La larga noche de Francisco Sanctis

Crítica de Diego Batlle - Otros Cines

-Ganadora de la Competencia Internacional del último BAFICI y seleccionada para la sección Un Certain Regard del Festival de Cannes, la ópera prima de ficción de Testa y Márquez es una inquietante, ominosa y alucionatoria transposición de la novela homónima de Humberto Costantini sobre un cuarentón de vida gris y sin compromiso político (notable trabajo de Diego Velázquez) que vivirá una noche de furia en plena dictadura militar.
El cine argentino, sobre todo durante la primavera alfonsinista y en la reciente era kirchnerista, incursionó hasta el hartazgo en la violencia política de la década de 1970. Por eso, cada nueva aproximación a aquellos nefastos tiempos de la dictadura militar obliga a las mismas preguntas de siempre: ¿Para qué? ¿Hay algo nuevo que decir?

Las respuestas en el caso de esta ópera prima de Testa y Márquez son afirmativas porque esta transposición de la novela homónima de Humberto Costantini publicada en 1984 escapa del péndulo historia de militantes-historia de militares para concentrarse en una noche de furia (con algo del Después de hora scorseseano) de un representante de esa “mayoría silenciosa” y cultor del “no te metás”.

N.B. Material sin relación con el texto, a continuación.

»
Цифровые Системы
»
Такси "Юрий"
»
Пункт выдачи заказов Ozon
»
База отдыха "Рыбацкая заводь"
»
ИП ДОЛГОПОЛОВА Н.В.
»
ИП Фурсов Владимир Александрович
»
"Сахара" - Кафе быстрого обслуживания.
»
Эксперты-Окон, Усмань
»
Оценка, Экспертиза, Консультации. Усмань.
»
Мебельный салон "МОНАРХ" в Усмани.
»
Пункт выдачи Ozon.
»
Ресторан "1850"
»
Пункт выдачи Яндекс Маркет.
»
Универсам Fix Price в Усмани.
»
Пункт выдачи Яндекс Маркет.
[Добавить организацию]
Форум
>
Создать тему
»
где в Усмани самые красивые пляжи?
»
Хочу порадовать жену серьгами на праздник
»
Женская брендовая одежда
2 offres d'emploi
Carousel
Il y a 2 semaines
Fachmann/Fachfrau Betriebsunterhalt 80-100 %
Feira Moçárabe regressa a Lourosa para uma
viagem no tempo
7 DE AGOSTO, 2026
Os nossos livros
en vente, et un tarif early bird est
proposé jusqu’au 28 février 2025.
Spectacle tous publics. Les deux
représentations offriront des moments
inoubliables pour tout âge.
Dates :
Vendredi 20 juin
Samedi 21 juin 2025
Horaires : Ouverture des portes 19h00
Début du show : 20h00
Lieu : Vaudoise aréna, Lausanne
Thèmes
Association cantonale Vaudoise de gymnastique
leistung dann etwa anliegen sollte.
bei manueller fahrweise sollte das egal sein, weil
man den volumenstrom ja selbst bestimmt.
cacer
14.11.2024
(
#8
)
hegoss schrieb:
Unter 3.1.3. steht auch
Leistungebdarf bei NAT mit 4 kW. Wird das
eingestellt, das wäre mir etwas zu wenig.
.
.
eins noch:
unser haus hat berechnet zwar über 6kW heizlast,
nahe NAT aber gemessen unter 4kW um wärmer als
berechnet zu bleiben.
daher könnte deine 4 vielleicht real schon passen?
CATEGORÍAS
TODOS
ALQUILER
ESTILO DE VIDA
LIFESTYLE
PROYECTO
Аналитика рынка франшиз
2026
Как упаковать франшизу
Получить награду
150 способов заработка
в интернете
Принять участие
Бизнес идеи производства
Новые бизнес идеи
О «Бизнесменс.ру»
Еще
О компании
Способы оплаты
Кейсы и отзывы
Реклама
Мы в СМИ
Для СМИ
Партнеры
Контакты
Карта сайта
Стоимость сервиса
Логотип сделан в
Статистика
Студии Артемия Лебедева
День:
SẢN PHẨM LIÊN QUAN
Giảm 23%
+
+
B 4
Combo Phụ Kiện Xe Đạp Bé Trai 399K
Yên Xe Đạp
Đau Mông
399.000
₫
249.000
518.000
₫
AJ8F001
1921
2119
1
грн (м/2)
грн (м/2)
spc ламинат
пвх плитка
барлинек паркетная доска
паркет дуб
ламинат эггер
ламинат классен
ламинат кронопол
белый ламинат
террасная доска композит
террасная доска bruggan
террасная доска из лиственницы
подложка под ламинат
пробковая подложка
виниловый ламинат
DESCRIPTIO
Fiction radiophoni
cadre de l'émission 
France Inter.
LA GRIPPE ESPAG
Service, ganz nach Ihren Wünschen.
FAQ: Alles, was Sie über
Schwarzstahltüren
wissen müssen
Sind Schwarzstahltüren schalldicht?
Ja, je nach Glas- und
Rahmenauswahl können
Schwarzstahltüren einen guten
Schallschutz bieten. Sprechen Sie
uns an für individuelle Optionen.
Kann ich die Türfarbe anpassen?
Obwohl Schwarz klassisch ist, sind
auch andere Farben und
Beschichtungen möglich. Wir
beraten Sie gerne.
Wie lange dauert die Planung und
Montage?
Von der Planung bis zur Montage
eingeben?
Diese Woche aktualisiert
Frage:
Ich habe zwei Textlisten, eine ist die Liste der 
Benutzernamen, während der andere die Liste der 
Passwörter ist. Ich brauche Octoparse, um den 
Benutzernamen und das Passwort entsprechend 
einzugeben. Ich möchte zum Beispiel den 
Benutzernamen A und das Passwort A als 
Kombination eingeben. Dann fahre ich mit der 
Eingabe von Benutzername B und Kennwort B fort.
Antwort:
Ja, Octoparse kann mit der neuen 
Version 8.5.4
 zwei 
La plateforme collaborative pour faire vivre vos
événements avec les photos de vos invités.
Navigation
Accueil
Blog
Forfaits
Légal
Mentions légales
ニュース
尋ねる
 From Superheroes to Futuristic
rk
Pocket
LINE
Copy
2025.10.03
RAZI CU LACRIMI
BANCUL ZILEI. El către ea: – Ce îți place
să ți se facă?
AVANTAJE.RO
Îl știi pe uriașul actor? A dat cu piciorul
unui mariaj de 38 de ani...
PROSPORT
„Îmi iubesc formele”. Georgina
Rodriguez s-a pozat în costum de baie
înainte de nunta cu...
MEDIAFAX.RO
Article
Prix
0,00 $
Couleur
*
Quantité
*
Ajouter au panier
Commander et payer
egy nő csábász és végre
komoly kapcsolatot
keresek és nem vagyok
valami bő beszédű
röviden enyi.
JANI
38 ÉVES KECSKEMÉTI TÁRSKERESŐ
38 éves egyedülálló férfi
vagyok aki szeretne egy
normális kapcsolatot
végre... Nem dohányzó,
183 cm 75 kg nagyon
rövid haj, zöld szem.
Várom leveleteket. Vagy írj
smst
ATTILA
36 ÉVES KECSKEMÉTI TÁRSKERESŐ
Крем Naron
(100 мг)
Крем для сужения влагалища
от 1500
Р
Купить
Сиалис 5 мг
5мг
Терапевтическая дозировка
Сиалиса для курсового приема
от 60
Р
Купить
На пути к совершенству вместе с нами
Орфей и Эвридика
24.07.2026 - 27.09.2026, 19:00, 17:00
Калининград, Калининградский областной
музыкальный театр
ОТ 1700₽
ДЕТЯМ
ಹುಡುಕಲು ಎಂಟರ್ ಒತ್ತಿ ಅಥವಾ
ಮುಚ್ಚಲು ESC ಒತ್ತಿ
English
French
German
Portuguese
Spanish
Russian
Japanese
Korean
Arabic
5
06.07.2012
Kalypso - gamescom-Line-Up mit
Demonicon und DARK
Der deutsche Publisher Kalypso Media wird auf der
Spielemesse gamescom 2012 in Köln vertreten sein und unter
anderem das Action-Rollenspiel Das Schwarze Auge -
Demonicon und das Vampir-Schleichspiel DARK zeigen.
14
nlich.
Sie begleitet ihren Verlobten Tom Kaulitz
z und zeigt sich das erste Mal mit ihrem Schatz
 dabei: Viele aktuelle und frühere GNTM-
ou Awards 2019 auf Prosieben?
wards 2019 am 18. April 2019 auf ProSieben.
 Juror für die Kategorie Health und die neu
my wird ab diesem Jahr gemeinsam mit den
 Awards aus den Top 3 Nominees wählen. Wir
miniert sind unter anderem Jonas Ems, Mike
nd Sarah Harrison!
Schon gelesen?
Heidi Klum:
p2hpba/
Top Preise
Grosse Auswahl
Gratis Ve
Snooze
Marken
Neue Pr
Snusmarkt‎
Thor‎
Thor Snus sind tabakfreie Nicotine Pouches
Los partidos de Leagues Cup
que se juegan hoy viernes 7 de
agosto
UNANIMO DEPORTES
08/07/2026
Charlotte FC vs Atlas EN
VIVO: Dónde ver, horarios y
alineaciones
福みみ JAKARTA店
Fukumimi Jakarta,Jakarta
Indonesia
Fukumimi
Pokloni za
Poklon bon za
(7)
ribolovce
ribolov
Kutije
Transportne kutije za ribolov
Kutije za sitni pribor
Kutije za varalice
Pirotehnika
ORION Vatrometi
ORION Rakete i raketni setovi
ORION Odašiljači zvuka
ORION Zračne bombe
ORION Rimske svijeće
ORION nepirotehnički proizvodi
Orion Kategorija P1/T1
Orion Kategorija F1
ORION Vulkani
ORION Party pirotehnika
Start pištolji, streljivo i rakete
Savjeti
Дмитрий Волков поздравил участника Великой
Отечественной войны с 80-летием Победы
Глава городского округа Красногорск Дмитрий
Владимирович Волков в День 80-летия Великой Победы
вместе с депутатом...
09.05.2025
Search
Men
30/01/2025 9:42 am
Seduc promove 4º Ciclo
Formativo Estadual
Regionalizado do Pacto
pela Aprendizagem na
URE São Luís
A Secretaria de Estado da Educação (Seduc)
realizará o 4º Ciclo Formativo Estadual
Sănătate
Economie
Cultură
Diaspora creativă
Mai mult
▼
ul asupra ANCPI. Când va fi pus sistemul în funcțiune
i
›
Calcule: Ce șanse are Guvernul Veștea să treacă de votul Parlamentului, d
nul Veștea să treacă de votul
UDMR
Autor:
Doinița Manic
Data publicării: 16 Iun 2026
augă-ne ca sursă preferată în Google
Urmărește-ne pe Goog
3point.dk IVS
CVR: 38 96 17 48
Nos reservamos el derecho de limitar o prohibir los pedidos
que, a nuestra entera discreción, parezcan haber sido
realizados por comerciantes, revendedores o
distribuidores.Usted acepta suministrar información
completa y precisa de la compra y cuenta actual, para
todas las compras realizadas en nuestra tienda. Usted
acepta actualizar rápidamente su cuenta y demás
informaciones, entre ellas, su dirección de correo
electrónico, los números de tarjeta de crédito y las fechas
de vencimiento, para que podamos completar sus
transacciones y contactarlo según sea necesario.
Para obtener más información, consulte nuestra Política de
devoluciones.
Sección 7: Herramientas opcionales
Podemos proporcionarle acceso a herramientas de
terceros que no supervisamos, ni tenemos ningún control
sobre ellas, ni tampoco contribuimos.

En efecto, los primeros minutos nos presentan a Francisco Sanctis (impecable trabajo de Diego Velázquez) como un tipo común y corriente, bastante gris por cierto, un padre de familia tipo que alguna vez coqueteó con ser poeta y hoy es un sumiso “empleado del mes” que recibe el agradecimiento de sus jefes, pero nunca consigue el ascenso prometido.

Una noche (la larga noche a la que alude el título) es contactado por una misteriosa mujer que aparentemente fue un viejo amor dos décadas atrás y que dice ser ahora la esposa de un oficial de la Aeronáutica. Ella tiene los nombres de unas personas que son perseguidas por los militares. “Los van a buscar”, le dice. El, que no tiene ningún tipo de compromiso ni interés político, deberá decidirse entre hacerse el boludo una vez más o empezar a deambular por la ciudad nocturna y semivacía para intentar salvar esas vidas. El uso irónico de la canción Yo quiero tener un millón de amigos, de Roberto Carlos, funciona a la perfección en ese contexto personal y social.

Entre bares y cines, Francisco -un tipo que no es enteramente patético ni tampoco una persona del todo noble- vivirá en carne propia el miedo, será un reflejo, un símbolo de la paranoia reinante. Ominosa y alucinatoria sin necesidad de cargar las tintas, se trata de una película de climas, de sensaciones, de estados de ánimo con una impecable puesta en escena, una lograda reconstrucción de época y una notable actuación de Velázquez como el típico antihéroe que está en el lugar equivocado en el momento justo.